Journalistic Integrity or Just Plain Dumb?

If the Wuhan lab-leak hypothesis is true, expect a political earthquake

This incredible article is by Thomas Frank, a respected journalist and author (What’s the Matter With Kansas? – an exercise in urban political myopia) who is a well-educated and well-read member of the liberal urban media. Here’s an excerpt of his political touchstones:

Like everyone else I know, I spent the pandemic doing as I was told. A few months ago I even tried to talk a Fox News viewer out of believing in the lab-leak theory of Covid’s origins. The reason I did that is because the newspapers I read and the TV shows I watched had assured me on many occasions that the lab-leak theory wasn’t true, that it was a racist conspiracy theory, that only deluded Trumpists believed it, that it got infinite pants-on-fire ratings from the fact-checkers, and because (despite all my cynicism) I am the sort who has always trusted the mainstream news media.

[Ah, yes, it’s Trump’s fault. LOL.]

If an individual whose entire career and livelihood is wrapped up in ‘getting it right’ is so easily misled by our dominant media sources, what hope is there for the rest of us who have better things to do? Now he’s wondering if he’s gotten it all wrong and the larger consequences.

This is the problem with the urban corporate media that started to seriously degenerate after the 2000 election. But we have also learned how it started long before, as alternative media such as cable news, Talk Radio, and the Internet have presented an existential financial challenge for traditional media outlets, especially print newspapers and broadcast news.

Mr. Frank and his colleagues in corporate media (NYT, WaPo, LAT, Fox) need to undergo a serious bit of soul searching to discover if they have a role as the Fourth Estate in our information economy, or if they should just go pursue a career in real estate somewhere. Journalists today have to understand that nobody is going to hero worship them as the modern-day Woodward and Bernstein. Honest journalism and reputational capital is it’s own reward and can actually be lucrative on platforms like SubStack.

So here is what Frank has discovered:

  •  Lab leaks happen. They aren’t the result of conspiracies: “a lab accident is an accident,” as Nathan Robinson points out; they happen all the time, in this country and in others, and people die from them.
  •  There is evidence that the lab in question, which studies bat coronaviruses, may have been conducting what is called “gain of function” research, a dangerous innovation in which diseases are deliberately made more virulent.
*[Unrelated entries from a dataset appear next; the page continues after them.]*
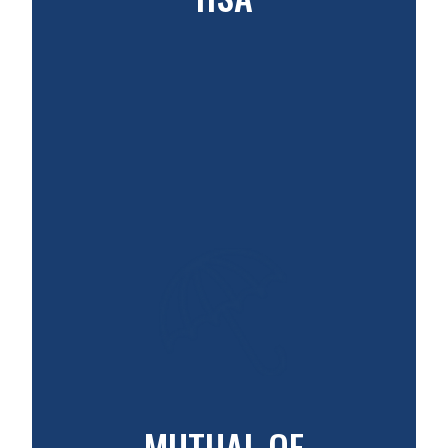
MUTUAL OF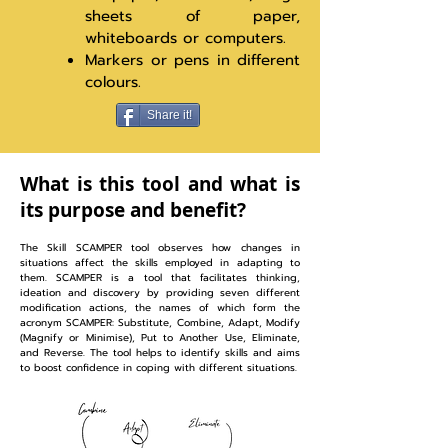
sheets of paper,
whiteboards or computers.
Markers or pens in different
colours.
Share it!
What is this tool and what is
its purpose and benefit?
The Skill SCAMPER tool observes how changes in
situations affect the skills employed in adapting to
them. SCAMPER is a tool that facilitates thinking,
ideation and discovery by providing seven different
modification actions, the names of which form the
acronym SCAMPER: Substitute, Combine, Adapt, Modify
(Magnify or Minimise), Put to Another Use, Eliminate,
and Reverse. The tool helps to identify skills and aims
to boost confidence in coping with different situations.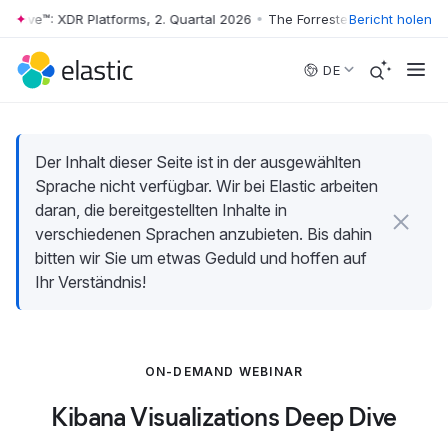
Wave™: XDR Platforms, 2. Quartal 2026
•
The Forrester Wave™: XDR Plat
Bericht holen
Skip to main content
DE
Der Inhalt dieser Seite ist in der ausgewählten
Sprache nicht verfügbar. Wir bei Elastic arbeiten
daran, die bereitgestellten Inhalte in
verschiedenen Sprachen anzubieten. Bis dahin
bitten wir Sie um etwas Geduld und hoffen auf
Ihr Verständnis!
ON-DEMAND WEBINAR
Kibana Visualizations Deep Dive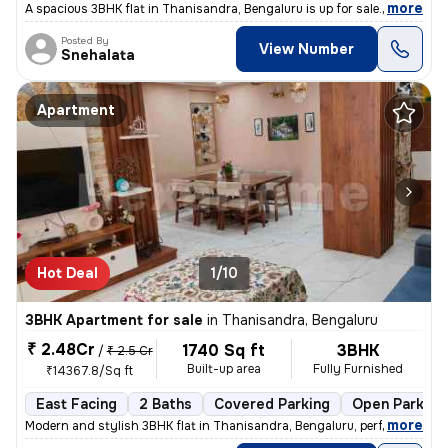
,
more
A spacious 3BHK flat in Thanisandra, Bengaluru is up for sale. With 4
Posted By
View Number
Snehalata
Apartment
Hot Deal
1/10
3BHK Apartment for sale
in
Thanisandra, Bengaluru
₹ 2.48Cr
1740 Sq ft
3BHK
/
₹ 2.5 Cr
Built-up area
Fully Furnished
₹14367.8/Sq ft
East Facing
2 Baths
Covered Parking
Open Parking
,
more
Modern and stylish 3BHK flat in Thanisandra, Bengaluru, perfect for fa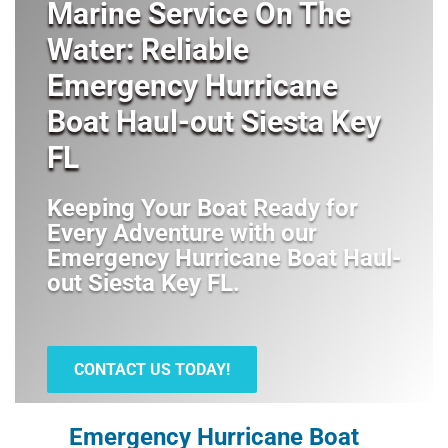
Marine Service On The
Water: Reliable
Emergency Hurricane
Boat Haul-out Siesta Key
FL
Keeping Your Boat Ready for
Every Adventure with our
Emergency Hurricane Boat Haul-
out Siesta Key FL
.
CONTACT US TODAY!
Emergency Hurricane Boat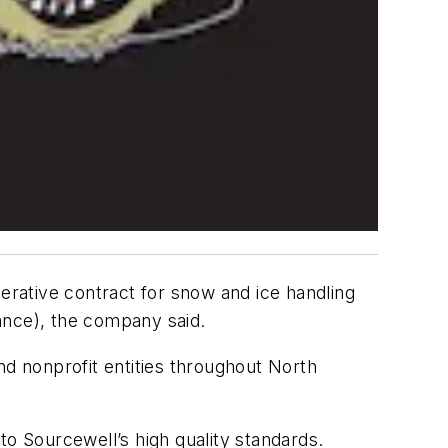
erative contract for snow and ice handling
ance), the company said.
d nonprofit entities throughout North
to Sourcewell’s high quality standards.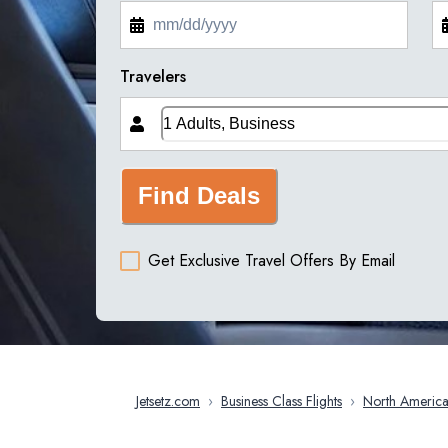
Travelers
Find Deals
Get Exclusive Travel Offers By Email
Jetsetz.com
›
Business Class Flights
›
North Americ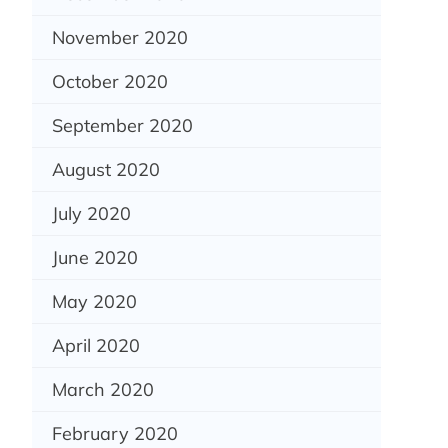
November 2020
October 2020
September 2020
August 2020
July 2020
June 2020
May 2020
April 2020
March 2020
February 2020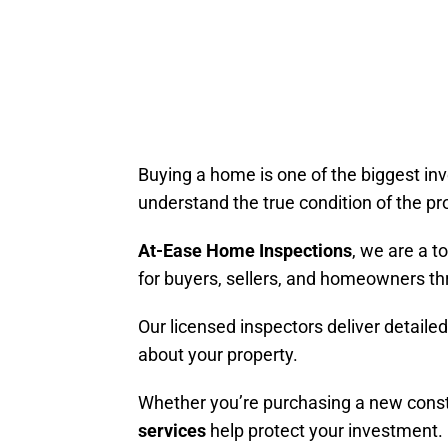
Buying a home is one of the biggest in
understand the true condition of the pr
At-Ease Home Inspections
, we are a t
for buyers, sellers, and homeowners th
Our licensed inspectors deliver detail
about your property.
Whether you’re purchasing a new constr
services
help protect your investment.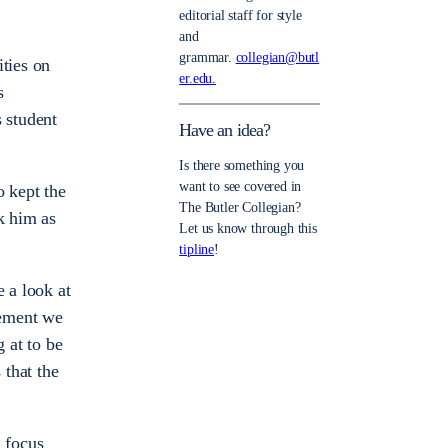
editorial staff for style
and
grammar.
collegian@butl
ities on
er.edu.
s
s student
Have an idea?
Is there something you
want to see covered in
o kept the
The Butler Collegian?
k him as
Let us know through this
tipline
!
e a look at
vement we
 at to be
 that the
g focus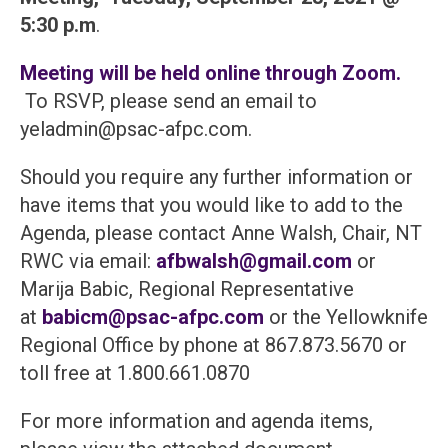
5:30 p.m
.
Meeting will be held online through Zoom.
To RSVP, please send an email to
yeladmin@psac-afpc.com.
Should you require any further information or
have items that you would like to add to the
Agenda, please contact Anne Walsh, Chair, NT
RWC via email:
afbwalsh@gmail.com
or
Marija Babic, Regional Representative
at
babicm@psac-afpc.com
or the Yellowknife
Regional Office by phone at 867.873.5670 or
toll free at 1.800.661.0870
For more information and agenda items,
By the way, right-wingers didn’t dream up “gain of function”: all the cool virologists have been doing it (in this country and in others) even as the squares have been warning against it for years.
  •  There are strong hints that some of the bat-virus research at the Wuhan lab was funded in part by the American national-medical establishment — which is to say, the lab-leak hypothesis doesn’t implicate China alone.
  •  There seem to have been astonishing conflicts of interest among the people assigned to get to the bottom of it all, and (as we know from Enron and the housing bubble) conflicts of interest are always what trip up the well-credentialed professionals whom liberals insist we must all heed, honor, and obey.
  •  The news media, in its zealous policing of the boundaries of the permissible, insisted that Russiagate was ever so true but that the lab-leak hypothesis was false false false, and woe unto anyone who dared disagree. Reporters gulped down whatever line was most flattering to the experts they were quoting and then insisted that it was 100% right and absolutely incontrovertible — that anything else was only unhinged Trumpist folly, that democracy dies when unbelievers get to speak, and so on.
  •  The social media monopolies actually censored posts about the lab-leak hypothesis. Of course they did! Because we’re at war with misinformation, you know, and people need to be brought back to the true and correct faith — as agreed upon by experts.

With this we get Mr. Frank’s revelation:

If it does indeed turn out that the lab-leak hypothesis is the right explanation for how it began — that the common people of the world have been forced into a real-life lab experiment, at tremendous cost — there is a moral earthquake on the way.

Because if the hypothesis is right, it will soon start to dawn on people that our mistake was not insufficient reverence for scientists, or inadequate respect for expertise, or not enough censorship on Facebook. It was a failure to think critically about all of the above, to understand that there is no such thing as absolute expertise. 

Yeah, no kidding. And that’s a bad thing? It’s doubly ironic that most of the voices haranguing us to “follow the science” were really constraining true science. Critical thinking is merely what real scientists have been telling us all along, as opposed to those succumbing to “political” science. There are no absolutes in science, only skepticism and hypothesis testing – this applies to the pandemic as well as climate change and systemic racism and Modern Monetary Theory. And mea culpas won’t save journalists from the anvils of “I told you so’s” that will rain down upon their heads.